- [Provided passage]:
==============================

The band's versatility and vitality has brought them from the Jazz Festival circuit to being equally at home at Bonnaroo and with their own Tiny Desk and Boiler Room sets. While staying within their stylistic realm, their new album Hyper-Dimensional Expansion Beam sees the band finding new pockets to dwell in and galaxies to explore. One of the Comet Is Coming's most distinguishing aspects is the massiveness of their sound, and that comes through again on Hyper-Dimensional Expansion Beam — the crisp, deft drums, the bass crunch, the alien-firefly-weaving-through-the-sky sax, and the kaleidoscopic synths that fill in the rest. It's a mesmerizing and otherworldly style akin to what some of their contemporaries — like Anteloper and the UK's Moses Boyd and Theon Cross — have been doing, with an emphasis on hard funk and heady psych rock woven with propulsive rave and electro.

==============================

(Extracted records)
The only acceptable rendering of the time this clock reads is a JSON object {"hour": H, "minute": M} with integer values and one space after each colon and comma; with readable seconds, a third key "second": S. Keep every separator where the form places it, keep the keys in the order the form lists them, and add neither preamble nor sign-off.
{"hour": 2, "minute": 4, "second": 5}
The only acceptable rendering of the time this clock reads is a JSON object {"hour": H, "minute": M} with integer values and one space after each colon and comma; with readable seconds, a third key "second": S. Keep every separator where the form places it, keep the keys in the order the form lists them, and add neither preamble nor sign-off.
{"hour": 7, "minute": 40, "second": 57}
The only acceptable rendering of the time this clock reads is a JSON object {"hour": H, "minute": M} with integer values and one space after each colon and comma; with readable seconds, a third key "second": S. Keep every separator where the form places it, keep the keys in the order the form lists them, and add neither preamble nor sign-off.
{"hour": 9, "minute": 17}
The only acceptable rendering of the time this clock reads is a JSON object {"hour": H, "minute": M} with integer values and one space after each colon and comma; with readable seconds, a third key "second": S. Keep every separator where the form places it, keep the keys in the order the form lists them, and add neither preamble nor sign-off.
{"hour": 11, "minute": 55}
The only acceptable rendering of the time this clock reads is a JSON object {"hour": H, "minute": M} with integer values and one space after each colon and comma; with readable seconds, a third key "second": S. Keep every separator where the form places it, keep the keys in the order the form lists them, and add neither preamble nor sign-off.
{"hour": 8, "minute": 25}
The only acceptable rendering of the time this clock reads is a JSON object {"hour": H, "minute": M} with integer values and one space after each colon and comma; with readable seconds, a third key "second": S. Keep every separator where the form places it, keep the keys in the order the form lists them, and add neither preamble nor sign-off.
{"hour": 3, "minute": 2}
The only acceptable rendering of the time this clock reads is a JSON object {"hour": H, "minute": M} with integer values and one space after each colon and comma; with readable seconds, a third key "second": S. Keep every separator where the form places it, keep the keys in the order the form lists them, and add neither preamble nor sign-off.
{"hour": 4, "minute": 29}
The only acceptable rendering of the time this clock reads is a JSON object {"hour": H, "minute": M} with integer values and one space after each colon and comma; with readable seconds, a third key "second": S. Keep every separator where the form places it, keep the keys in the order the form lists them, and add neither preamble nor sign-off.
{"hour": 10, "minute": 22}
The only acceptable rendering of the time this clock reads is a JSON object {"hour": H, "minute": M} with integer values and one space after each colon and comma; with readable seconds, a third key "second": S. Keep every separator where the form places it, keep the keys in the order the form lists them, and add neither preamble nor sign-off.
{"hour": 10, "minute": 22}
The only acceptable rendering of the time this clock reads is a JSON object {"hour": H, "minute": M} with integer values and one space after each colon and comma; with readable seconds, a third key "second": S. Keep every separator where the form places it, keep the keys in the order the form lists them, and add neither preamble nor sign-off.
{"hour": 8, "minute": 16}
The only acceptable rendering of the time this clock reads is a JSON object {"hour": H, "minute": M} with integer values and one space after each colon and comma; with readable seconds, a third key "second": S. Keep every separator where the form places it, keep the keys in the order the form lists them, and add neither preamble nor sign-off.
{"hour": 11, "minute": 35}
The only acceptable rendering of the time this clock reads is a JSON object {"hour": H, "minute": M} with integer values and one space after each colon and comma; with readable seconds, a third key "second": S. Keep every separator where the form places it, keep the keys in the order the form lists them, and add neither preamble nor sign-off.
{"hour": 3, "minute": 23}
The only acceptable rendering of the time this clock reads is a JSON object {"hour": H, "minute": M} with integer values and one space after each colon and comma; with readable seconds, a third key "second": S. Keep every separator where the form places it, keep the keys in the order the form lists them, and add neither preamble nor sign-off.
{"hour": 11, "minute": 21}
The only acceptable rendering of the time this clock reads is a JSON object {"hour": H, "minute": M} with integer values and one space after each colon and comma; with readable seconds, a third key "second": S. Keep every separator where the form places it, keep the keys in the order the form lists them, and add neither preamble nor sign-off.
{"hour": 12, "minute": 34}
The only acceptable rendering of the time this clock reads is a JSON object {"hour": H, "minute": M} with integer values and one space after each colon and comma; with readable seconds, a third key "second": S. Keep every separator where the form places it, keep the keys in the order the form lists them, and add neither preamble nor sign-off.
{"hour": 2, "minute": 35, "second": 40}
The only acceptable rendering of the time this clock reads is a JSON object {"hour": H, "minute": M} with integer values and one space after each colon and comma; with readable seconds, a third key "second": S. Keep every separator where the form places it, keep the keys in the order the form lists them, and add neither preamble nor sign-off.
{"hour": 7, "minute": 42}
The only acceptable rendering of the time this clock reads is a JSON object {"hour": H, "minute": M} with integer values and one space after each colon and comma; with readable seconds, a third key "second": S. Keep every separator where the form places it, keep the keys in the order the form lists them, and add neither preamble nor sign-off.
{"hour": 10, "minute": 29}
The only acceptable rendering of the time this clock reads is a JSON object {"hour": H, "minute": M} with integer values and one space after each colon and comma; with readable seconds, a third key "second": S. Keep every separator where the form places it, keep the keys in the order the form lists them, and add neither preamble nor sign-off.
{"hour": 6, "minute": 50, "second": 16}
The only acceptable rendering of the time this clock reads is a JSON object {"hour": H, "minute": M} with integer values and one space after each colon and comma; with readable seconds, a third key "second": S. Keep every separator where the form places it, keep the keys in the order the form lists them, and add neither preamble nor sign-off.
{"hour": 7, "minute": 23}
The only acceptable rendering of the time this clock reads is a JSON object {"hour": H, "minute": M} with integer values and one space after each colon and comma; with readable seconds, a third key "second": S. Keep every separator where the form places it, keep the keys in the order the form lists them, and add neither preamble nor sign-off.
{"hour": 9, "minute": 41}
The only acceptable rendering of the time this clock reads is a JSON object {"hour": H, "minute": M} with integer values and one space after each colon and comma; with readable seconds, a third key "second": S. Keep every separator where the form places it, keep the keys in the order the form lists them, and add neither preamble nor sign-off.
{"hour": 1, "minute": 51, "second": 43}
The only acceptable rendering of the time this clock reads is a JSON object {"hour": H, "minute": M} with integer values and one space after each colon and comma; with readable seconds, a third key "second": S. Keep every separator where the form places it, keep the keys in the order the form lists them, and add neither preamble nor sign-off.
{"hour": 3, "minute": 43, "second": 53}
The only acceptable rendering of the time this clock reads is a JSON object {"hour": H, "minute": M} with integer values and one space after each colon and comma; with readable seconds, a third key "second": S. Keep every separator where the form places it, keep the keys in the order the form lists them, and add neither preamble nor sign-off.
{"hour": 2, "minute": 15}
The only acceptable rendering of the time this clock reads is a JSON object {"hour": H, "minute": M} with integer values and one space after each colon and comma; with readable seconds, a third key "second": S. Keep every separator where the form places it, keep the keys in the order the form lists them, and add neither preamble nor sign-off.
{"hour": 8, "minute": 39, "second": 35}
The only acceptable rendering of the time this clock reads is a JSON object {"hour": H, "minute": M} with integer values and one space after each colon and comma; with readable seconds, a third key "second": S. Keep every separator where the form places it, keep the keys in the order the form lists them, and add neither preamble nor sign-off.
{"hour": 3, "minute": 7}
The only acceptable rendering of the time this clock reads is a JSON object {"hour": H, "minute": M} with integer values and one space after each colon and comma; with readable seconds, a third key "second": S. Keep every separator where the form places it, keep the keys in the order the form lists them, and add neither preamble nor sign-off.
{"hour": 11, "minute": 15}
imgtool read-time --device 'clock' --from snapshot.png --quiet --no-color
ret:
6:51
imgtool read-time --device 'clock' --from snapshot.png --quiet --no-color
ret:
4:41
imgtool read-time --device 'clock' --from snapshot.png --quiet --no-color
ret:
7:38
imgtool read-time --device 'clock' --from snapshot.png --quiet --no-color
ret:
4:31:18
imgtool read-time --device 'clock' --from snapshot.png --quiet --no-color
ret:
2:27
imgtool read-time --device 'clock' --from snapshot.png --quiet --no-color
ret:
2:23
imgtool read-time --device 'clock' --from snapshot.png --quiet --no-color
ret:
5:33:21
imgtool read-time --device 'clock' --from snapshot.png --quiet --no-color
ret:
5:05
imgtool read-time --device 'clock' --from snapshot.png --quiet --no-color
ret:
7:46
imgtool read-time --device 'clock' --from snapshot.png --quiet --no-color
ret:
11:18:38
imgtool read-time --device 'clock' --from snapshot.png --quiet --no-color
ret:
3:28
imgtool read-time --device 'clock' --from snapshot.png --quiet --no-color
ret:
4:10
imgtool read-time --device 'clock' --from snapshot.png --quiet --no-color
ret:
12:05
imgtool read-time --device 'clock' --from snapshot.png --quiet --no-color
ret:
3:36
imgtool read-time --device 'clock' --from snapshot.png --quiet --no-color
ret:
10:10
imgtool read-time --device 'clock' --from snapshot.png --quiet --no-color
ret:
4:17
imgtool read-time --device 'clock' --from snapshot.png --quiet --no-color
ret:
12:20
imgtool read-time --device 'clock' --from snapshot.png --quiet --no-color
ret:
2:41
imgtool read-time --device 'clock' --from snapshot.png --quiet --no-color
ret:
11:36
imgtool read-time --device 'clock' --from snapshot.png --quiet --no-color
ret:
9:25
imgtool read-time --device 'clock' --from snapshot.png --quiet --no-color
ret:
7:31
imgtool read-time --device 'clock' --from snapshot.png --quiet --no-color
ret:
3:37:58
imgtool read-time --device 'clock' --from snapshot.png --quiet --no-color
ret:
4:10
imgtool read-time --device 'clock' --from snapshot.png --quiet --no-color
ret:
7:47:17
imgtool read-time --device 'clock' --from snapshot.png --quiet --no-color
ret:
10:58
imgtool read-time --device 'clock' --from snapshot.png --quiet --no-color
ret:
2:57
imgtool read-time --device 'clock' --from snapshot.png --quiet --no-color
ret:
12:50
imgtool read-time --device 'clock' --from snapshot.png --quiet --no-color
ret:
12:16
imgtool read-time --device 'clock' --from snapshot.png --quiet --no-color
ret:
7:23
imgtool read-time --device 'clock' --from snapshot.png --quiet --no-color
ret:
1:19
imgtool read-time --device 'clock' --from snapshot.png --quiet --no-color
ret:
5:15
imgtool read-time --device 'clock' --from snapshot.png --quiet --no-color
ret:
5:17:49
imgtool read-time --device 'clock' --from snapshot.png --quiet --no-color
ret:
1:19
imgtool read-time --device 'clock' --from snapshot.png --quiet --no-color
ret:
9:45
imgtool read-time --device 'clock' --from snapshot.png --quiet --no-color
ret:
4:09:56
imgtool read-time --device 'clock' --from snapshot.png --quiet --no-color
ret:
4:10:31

==============================

- [Written request A]: Could you rewrite the passage on the Comet Is Coming, everything from "The band's versatility" down to "rave and electro.", with "sax" replaced by "saxophone"?
- [Written request B]: Can you carry the passage on the Comet Is Coming forward from where it stops?

- [Exercise result A]:
The band's versatility and vitality has brought them from the Jazz Festival circuit to being equally at home at Bonnaroo and with their own Tiny Desk and Boiler Room sets. While staying within their stylistic realm, their new album Hyper-Dimensional Expansion Beam sees the band finding new pockets to dwell in and galaxies to explore. One of the Comet Is Coming's most distinguishing aspects is the massiveness of their sound, and that comes through again on Hyper-Dimensional Expansion Beam — the crisp, deft drums, the bass crunch, the alien-firefly-weaving-through-the-sky saxophone, and the kaleidoscopic synths that fill in the rest. It's a mesmerizing and otherworldly style akin to what some of their contemporaries — like Anteloper and the UK's Moses Boyd and Theon Cross — have been doing, with an emphasis on hard funk and heady psych rock woven with propulsive rave and electro.

- [Exercise result B]:
Hutchings once referred to something Sun Ra said that stuck with him regarding the power of myths — that those who've been subjugated often lose the ability to conceive of realities outside of what's been handed to them. Hutchings found creating myths for oneself — dissolving the line between reality and hyperreality — to be of immense importance, and anyone acquainted with his work will know the mythological structures that he crafts. This crusade translates into a sense of resistance, liberation and spirituality that comes through in the Comet Is Coming's cosmic majesty, with each new project helping to extend these notions of myth-building, bringing powerful hyperreality into reality and vice versa.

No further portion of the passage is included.